Image and design file data >>
========================================================================

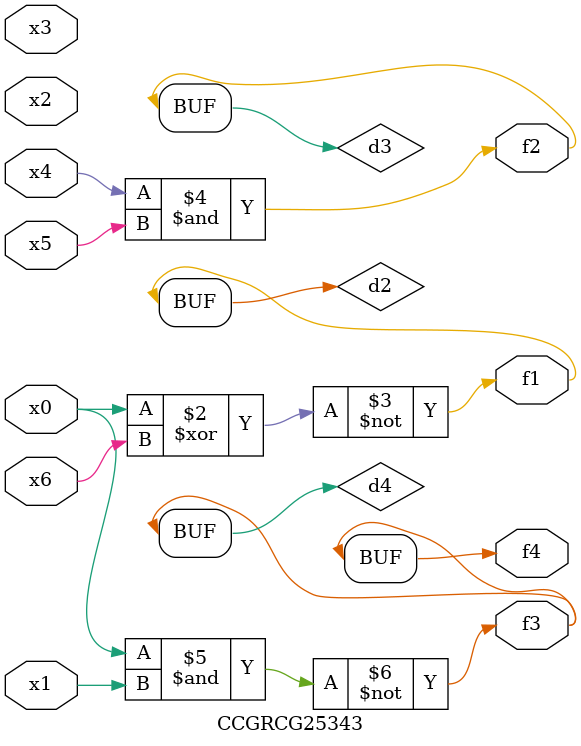
<source format=v>
module CCGRCG25343(
	input x0, x1, x2, x3, x4, x5, x6,
	output f1, f2, f3, f4
);

	wire d1, d2, d3, d4;

	nor (d1, x0);
	xnor (d2, x0, x6);
	and (d3, x4, x5);
	nand (d4, x0, x1);
	assign f1 = d2;
	assign f2 = d3;
	assign f3 = d4;
	assign f4 = d4;
endmodule

</source>
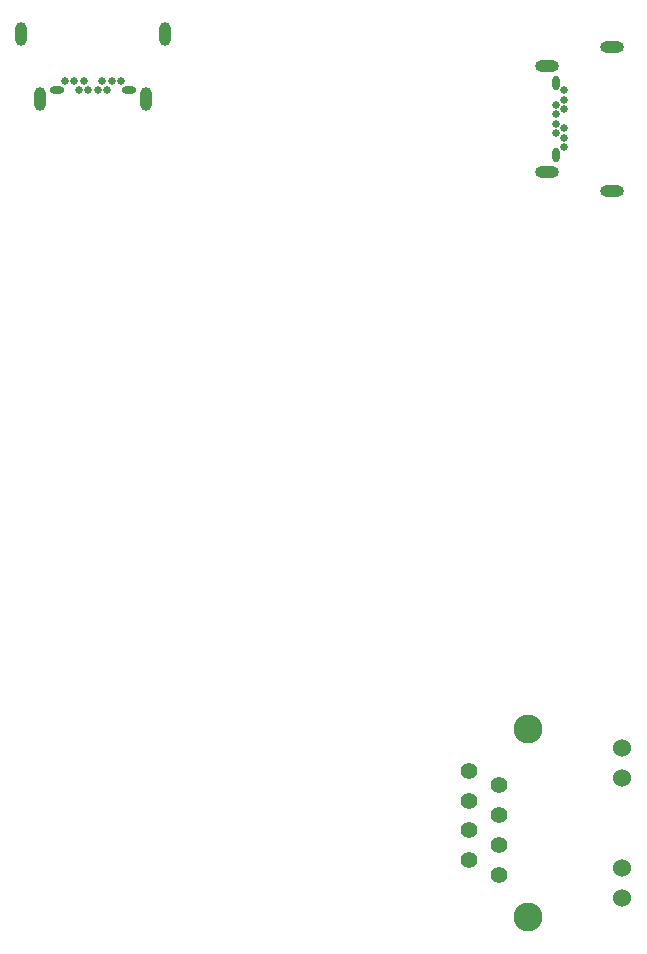
<source format=gbr>
G04 #@! TF.GenerationSoftware,KiCad,Pcbnew,(5.99.0-9713-g2bc22de1a5)*
G04 #@! TF.CreationDate,2021-03-16T21:30:56+01:00*
G04 #@! TF.ProjectId,stm32mp1-custom-devboard,73746d33-326d-4703-912d-637573746f6d,V1.0*
G04 #@! TF.SameCoordinates,Original*
G04 #@! TF.FileFunction,Paste,Bot*
G04 #@! TF.FilePolarity,Positive*
%FSLAX46Y46*%
G04 Gerber Fmt 4.6, Leading zero omitted, Abs format (unit mm)*
G04 Created by KiCad (PCBNEW (5.99.0-9713-g2bc22de1a5)) date 2021-03-16 21:30:56*
%MOMM*%
%LPD*%
G01*
G04 APERTURE LIST*
%ADD10O,0.600000X1.200000*%
%ADD11C,0.650000*%
%ADD12O,1.998980X0.998220*%
%ADD13O,1.200000X0.600000*%
%ADD14O,0.998220X1.998980*%
%ADD15C,1.397000*%
%ADD16C,1.529080*%
%ADD17C,2.443480*%
G04 APERTURE END LIST*
D10*
X204385440Y-70472000D03*
D11*
X205086480Y-71122240D03*
X205086480Y-71922340D03*
X204385440Y-72321120D03*
X205086480Y-72722440D03*
X204385440Y-73121220D03*
X204385440Y-73918780D03*
X205086480Y-74317560D03*
X204385440Y-74718880D03*
X205086480Y-75117660D03*
X205086480Y-75917760D03*
D10*
X204385440Y-76568000D03*
D12*
X203585340Y-78018340D03*
X203585340Y-69021660D03*
X209084440Y-79593140D03*
X209084440Y-67446860D03*
D13*
X162122000Y-71044560D03*
D11*
X162772240Y-70343520D03*
X163572340Y-70343520D03*
X163971120Y-71044560D03*
X164372440Y-70343520D03*
X164771220Y-71044560D03*
X165568780Y-71044560D03*
X165967560Y-70343520D03*
X166368880Y-71044560D03*
X166767660Y-70343520D03*
X167567760Y-70343520D03*
D13*
X168218000Y-71044560D03*
D14*
X169668340Y-71844660D03*
X160671660Y-71844660D03*
X171243140Y-66345560D03*
X159096860Y-66345560D03*
D15*
X199520000Y-137579920D03*
X196980000Y-136317540D03*
X199520000Y-135039920D03*
X196980000Y-133777540D03*
X199520000Y-132502460D03*
X196980000Y-131240080D03*
X199520000Y-129962460D03*
X196980000Y-128700080D03*
D16*
X209979720Y-139464600D03*
X209979720Y-136924600D03*
X209979720Y-129355400D03*
X209979720Y-126815400D03*
D17*
X201971100Y-141087660D03*
X201971100Y-125192340D03*
M02*

</source>
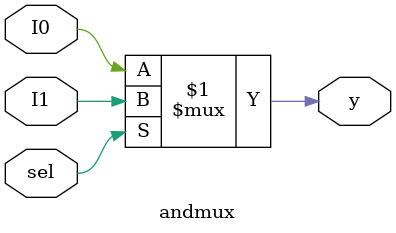
<source format=v>
`timescale 1ns / 1ps
module andmux(I0,I1,sel,y); 
input I0,I1,sel; output y;
assign y=sel?I1:I0;
endmodule

</source>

========================================================================

What the task asks >>
The required output is the lines from the one containing "X204385440Y-76568000D03*" through the end of the records above, reproduced exactly, with no pictures.

Task response >>
X204385440Y-76568000D03*
D12*
X203585340Y-78018340D03*
X203585340Y-69021660D03*
X209084440Y-79593140D03*
X209084440Y-67446860D03*
D13*
X162122000Y-71044560D03*
D11*
X162772240Y-70343520D03*
X163572340Y-70343520D03*
X163971120Y-71044560D03*
X164372440Y-70343520D03*
X164771220Y-71044560D03*
X165568780Y-71044560D03*
X165967560Y-70343520D03*
X166368880Y-71044560D03*
X166767660Y-70343520D03*
X167567760Y-70343520D03*
D13*
X168218000Y-71044560D03*
D14*
X169668340Y-71844660D03*
X160671660Y-71844660D03*
X171243140Y-66345560D03*
X159096860Y-66345560D03*
D15*
X199520000Y-137579920D03*
X196980000Y-136317540D03*
X199520000Y-135039920D03*
X196980000Y-133777540D03*
X199520000Y-132502460D03*
X196980000Y-131240080D03*
X199520000Y-129962460D03*
X196980000Y-128700080D03*
D16*
X209979720Y-139464600D03*
X209979720Y-136924600D03*
X209979720Y-129355400D03*
X209979720Y-126815400D03*
D17*
X201971100Y-141087660D03*
X201971100Y-125192340D03*
M02*

</source>
<source format=v>
`timescale 1ns / 1ps
module andmux(I0,I1,sel,y); 
input I0,I1,sel; output y;
assign y=sel?I1:I0;
endmodule

</source>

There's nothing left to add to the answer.